Year Three of the rebuild officially launches on Friday, with the opener against Evergreen State. Can Utah take the next step? Can they return to a level of success Ute fans once used to take for granted?
Krystkowiak loves his team's added depth and athleticism. The players have openly talked about qualifying for the postseason. The recruiting class has been lauded by national analysts.
Yet, this team may still be a year away.
There's no question that the talent in the program is better. But the rest of the Pac-12 is improved, too. Arizona is a top-10 team nationally. UCLA will again be loaded under new coach Steve Alford. Stanford has one of its best teams in a decade, and Colorado expects to contend.
"We're hopeful that we can really make some headway this season," Krystkowiak said. "The team has worked hard over the summer and it's a team that wants to be good. But the time for talk is over. Whatever we do, we have to go out and prove it. Things are about to get really competitive quickly. We're going to have to be ready."
There are question marks for the Utes.
In his last season of eligibility, Jason Washburn blossomed into one of the better centers in the Pac-12. Utah can replace his scoring. Replacing his defense and ability to protect the rim is another matter.
Senior Renan Lenz will get the first crack at replacing what Washburn provided. The 6-foot-9 Brazilian is much improved from last year. Jeremy Olsen and Dallin Bachynski will receive time in the pivot as well.

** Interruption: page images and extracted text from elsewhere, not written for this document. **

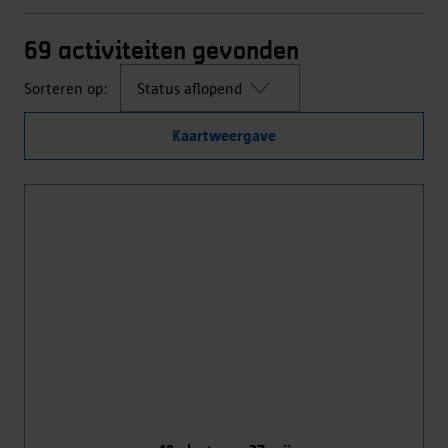
69
activiteiten gevonden
Sorteren op:
Kaartweergave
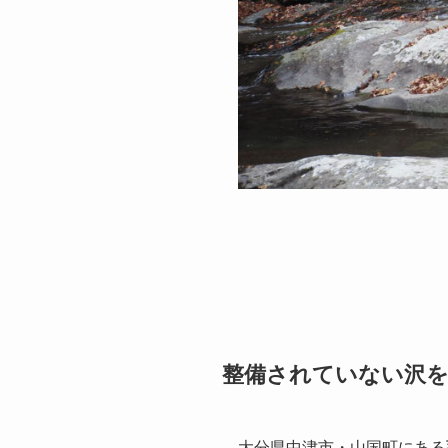
整備されていない沢
大分県中津市・山国町にある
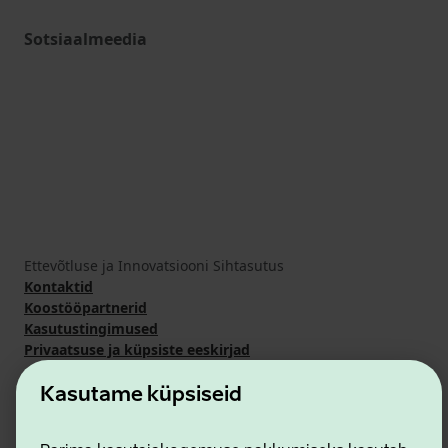
Sotsiaalmeedia
Ettevõtluse ja Innovatsiooni Sihtasutus
Kontaktid
Koostööpartnerid
Kasutustingimused
Privaatsuse ja küpsiste eeskirjad
Kasutame küpsiseid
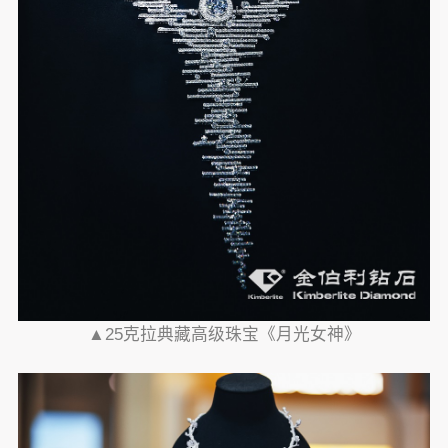
▲25克拉典藏高级珠宝《月光女神》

Sophomore Brandon Taylor is back at guard. Junior Dakari Tucker will start at small forward alongside Loveridge. His shooting could prove vital to Utah's hopes.
The Utes are still flying mostly under the radar. The Pac-12 media has picked Utah to finish ninth in the league a sign of respect for what the team accomplished last year. But nationally, most outlets, including ESPN, have the Utes targeted for another last-place finish.
"I don't think people know what we have this year," Wright said. "There's a lot of talent on this team. We just have to stay together and play great defense. That's what it's going to take to be successful."
Utah men's basketball schedule
Friday Evergreen State, 6 p.m.
Nov. 15 UD-Davis, 8 p.m.
Nov. 21 Grand Canyon, 7:30 p.m.
Nov. 22 Lamar, 7 p.m.
Nov. 23 Savannah State, TBA
Nov. 27 Ball State, 8 p.m.
Dec. 3 at Boise State, 8:05 p.m.
Dec. 7 Fresno State, 3 p.m.
Dec. 10 Idaho State, 7 p.m.
Dec. 14 BYU, 8 p.m.
Dec. 19 Texas State, 7 p.m.
Dec. 28 St. Katherine, 2 p.m.
Jan. 2 Oregon, 6 p.m.
Jan. 4 Oregon State, 2 p.m.
Jan. 8 at Washington, 9 p.m.
Jan. 12 at Washington State, 5 p.m.
Jan. 16 USC, 8 p.m.
Jan. 18 UCLA, 2 p.m.
Jan. 23 at Arizona State, 7 p.m.
Jan. 26 at Arizona, 6 p.m.
Feb. 1 at Colorado, 12 p.m.
Feb. 6 Washington, 7 p.m.
Feb. 8 Washington State, 6 p.m.
Feb. 13 at USC, 8:30 p.m.
Feb. 15 at UCLA, 3 p.m.
Feb. 19 Arizona, 8 p.m.
Feb. 23 Arizona State, 6 p.m.
Mar. 1 Colorado, 12 p.m.
Mar. 5 at California, 9 p.m.
Mar. 8 at Stanford, 3:30 p.m.
Mar. 12-15 Pac-12 Tournament
Best case • The Utes find some consistent play in the middle, complementing what looks like a strong outside game. The departure of center Jason Washburn has left a large hole in the middle. If the bigs particularly Renan Lenz come through, the Utes will win their share.
Worst case • The big men falter, reducing Utah to a perimeter team. Or Jordan Loveridge or Delon Wright goes down with serious injury. After winning 15 games last year, anything short of that will be deemed a failure. Getting to a postseason tournament any postseason tournament is almost a must.
Watch out for • Delon Wright may be the best guard Utah's had in quite a while. At 6-foot-5, the junior can play all three perimeter positions. He's the younger brother of Portland Trail Blazer Dorell Wright, and he's as talented as any newcomer in the Pac-12 not named Aaron Gordon.